Job item: Please find every line in the records below that contains the word "Outbound", and copy it.

Extracted page text data
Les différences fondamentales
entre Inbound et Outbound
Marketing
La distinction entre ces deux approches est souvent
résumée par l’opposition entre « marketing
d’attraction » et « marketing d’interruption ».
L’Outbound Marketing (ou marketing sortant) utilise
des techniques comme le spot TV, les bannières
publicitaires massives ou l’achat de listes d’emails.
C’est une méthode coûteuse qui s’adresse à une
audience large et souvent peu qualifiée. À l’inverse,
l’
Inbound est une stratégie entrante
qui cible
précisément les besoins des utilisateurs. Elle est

Solution:
entre Inbound et Outbound
L’Outbound Marketing (ou marketing sortant) utilise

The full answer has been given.